AMD is the common (silicon) denominator for consoles and PCs

AMD dominates all three next-gen consoles: the Nintendo Wii U, Microsoft’s Xbox One and Sony’s Playstation 4.

As AMD exec Saeid Moshkelani puts it, the company managed to execute a console “clean sweep,” all while pushing ahead with the design of more advanced APUs targeted at both PCs and tablets.

“It is a very, very proud moment. They are very complex projects, very complex designs, and it doesn’t happen overnight. It has been a journey of over two years in development to get to today,” Moshkelani told GameIndustry during a recent interview.

As previously discussed on TG Daily, the PlayStation 4 and Xbox One have semi-custom AMD Jaguar system-on-a-chips (SoC) at their core, while the Nintendo Wii U features an AMD Radeon graphics processor paired with an IBM PowerPC CPU.

According to Moshkelani, AMD designed all the chips in coordination with the platform holders, based on “very different visions and philosophies.”

The AMD exec also noted that the company was pleased to be acting as a “bridge” between consoles and PCs.

“We are working with all of the major developers for PC games, as part of our strategy for PC products. It enables the developers to optimize their games on PCs by working with us,” he explained.

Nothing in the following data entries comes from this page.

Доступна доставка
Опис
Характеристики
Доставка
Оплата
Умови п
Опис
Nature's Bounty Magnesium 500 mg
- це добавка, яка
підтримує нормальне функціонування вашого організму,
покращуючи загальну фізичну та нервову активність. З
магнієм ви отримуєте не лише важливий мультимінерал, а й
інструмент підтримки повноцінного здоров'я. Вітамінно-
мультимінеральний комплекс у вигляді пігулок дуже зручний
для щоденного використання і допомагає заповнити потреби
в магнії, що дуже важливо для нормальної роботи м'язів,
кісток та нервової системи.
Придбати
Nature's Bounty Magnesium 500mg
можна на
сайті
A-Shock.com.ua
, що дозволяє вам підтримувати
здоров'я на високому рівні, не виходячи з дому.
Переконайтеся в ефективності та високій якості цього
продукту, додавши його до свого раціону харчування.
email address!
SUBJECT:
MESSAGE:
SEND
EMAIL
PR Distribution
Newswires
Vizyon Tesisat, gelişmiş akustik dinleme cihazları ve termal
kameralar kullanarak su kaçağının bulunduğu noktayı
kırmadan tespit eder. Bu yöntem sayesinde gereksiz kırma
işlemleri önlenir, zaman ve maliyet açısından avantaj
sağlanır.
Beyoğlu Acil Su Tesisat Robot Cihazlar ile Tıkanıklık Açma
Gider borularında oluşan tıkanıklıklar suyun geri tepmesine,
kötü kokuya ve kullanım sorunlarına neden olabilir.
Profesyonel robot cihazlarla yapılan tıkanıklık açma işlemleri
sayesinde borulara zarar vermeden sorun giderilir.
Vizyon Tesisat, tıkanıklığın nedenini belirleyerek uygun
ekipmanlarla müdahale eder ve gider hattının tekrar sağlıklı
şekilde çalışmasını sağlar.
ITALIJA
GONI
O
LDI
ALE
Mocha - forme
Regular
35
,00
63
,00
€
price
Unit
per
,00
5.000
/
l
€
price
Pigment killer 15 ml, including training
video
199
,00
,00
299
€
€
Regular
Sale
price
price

“And then at some point, they can port those to consoles.Historically, the consoles were all different architecture. Porting from PC to PowerPC architecture was not as easy. AMD makes it much easier to port games back and forth.”

AMD exec Travis Williams expressed similar sentiments.

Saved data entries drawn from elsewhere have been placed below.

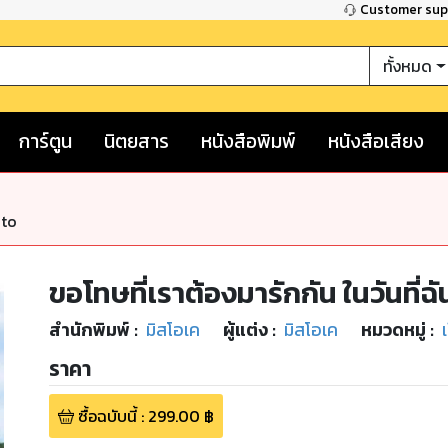
Customer su
ทั้งหมด
การ์ตูน
นิตยสาร
หนังสือพิมพ์
หนังสือเสียง
nto
ขอโทษที่เราต้องมารักกัน ในวันที่ฉั
สำนักพิมพ์
:
มิสโอเค
ผู้แต่ง :
มิสโอเค
หมวดหมู่
:
เ
ราคา
ซื้อฉบับนี้
:
299.00
฿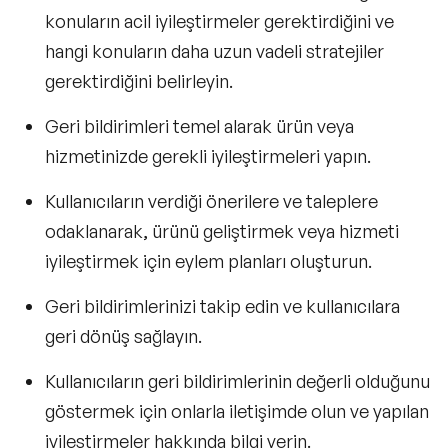
konuların acil iyileştirmeler gerektirdiğini ve
hangi konuların daha uzun vadeli stratejiler
gerektirdiğini belirleyin.
Geri bildirimleri temel alarak ürün veya
hizmetinizde gerekli iyileştirmeleri yapın.
Kullanıcıların verdiği önerilere ve taleplere
odaklanarak, ürünü geliştirmek veya hizmeti
iyileştirmek için eylem planları oluşturun.
Geri bildirimlerinizi takip edin ve kullanıcılara
geri dönüş sağlayın.
Kullanıcıların geri bildirimlerinin değerli olduğunu
göstermek için onlarla iletişimde olun ve yapılan
iyileştirmeler hakkında bilgi verin.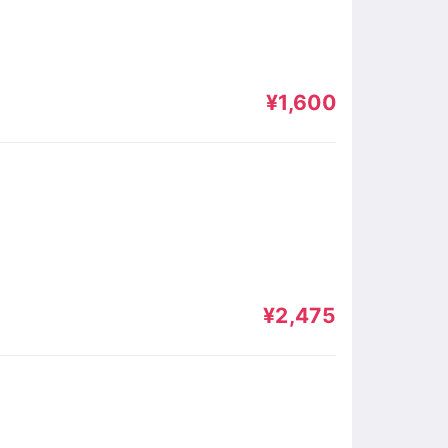
¥1,600
¥2,475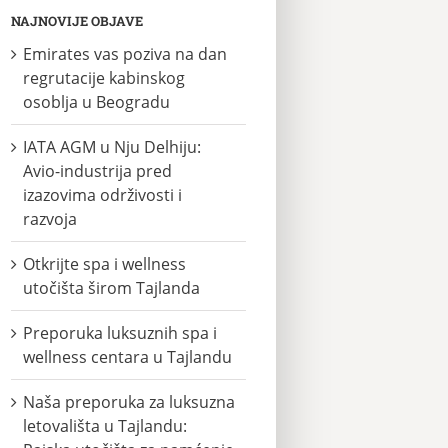
NAJNOVIJE OBJAVE
Emirates vas poziva na dan
regrutacije kabinskog
osoblja u Beogradu
IATA AGM u Nju Delhiju:
Avio-industrija pred
izazovima održivosti i
razvoja
Otkrijte spa i wellness
utočišta širom Tajlanda
Preporuka luksuznih spa i
wellness centara u Tajlandu
Naša preporuka za luksuzna
letovališta u Tajlandu: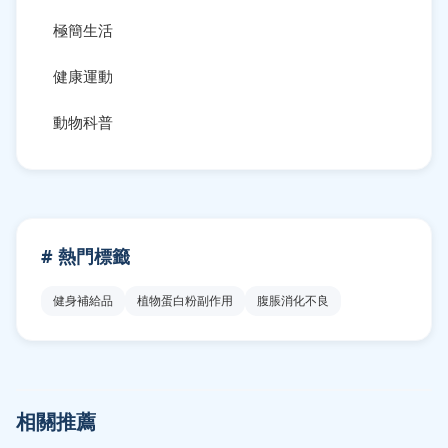
極簡生活
健康運動
動物科普
# 熱門標籤
健身補給品
植物蛋白粉副作用
腹脹消化不良
相關推薦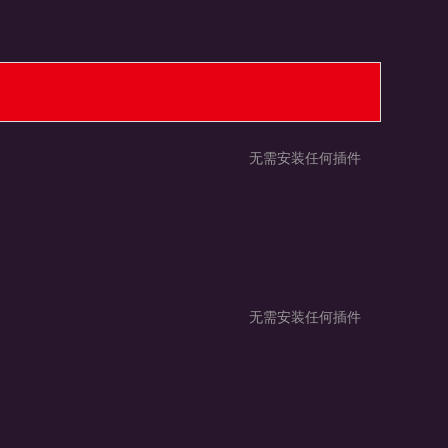
无需安装任何插件
无需安装任何插件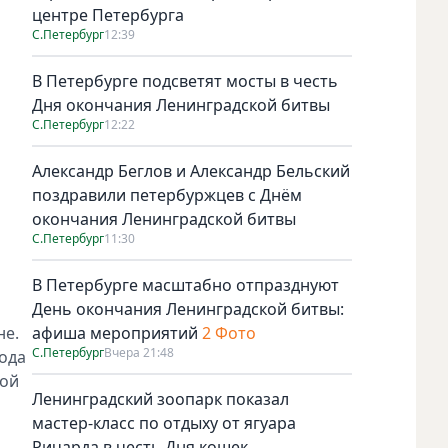
центре Петербурга
С.Петербург
12:39
В Петербурге подсветят мосты в честь
Дня окончания Ленинградской битвы
С.Петербург
12:22
Александр Беглов и Александр Бельский
поздравили петербуржцев с Днём
окончания Ленинградской битвы
С.Петербург
11:30
В Петербурге масштабно отпразднуют
День окончания Ленинградской битвы:
не.
афиша мероприятий
2 Фото
С.Петербург
Вчера 21:48
хода
рой
Ленинградский зоопарк показал
мастер-класс по отдыху от ягуара
Ричарда в честь Дня кошек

“You look at the PS4 and the Xbox One now being x86-based and you look at where gaming is in the PC industry. So now you have game developers coding for x86, working with the console vendors, working with AMD to optimize their solutions for x86. It helps speed time to market, lowers costs, and now they don’t have to worry about coding for different platforms across console and PC,” Williams added.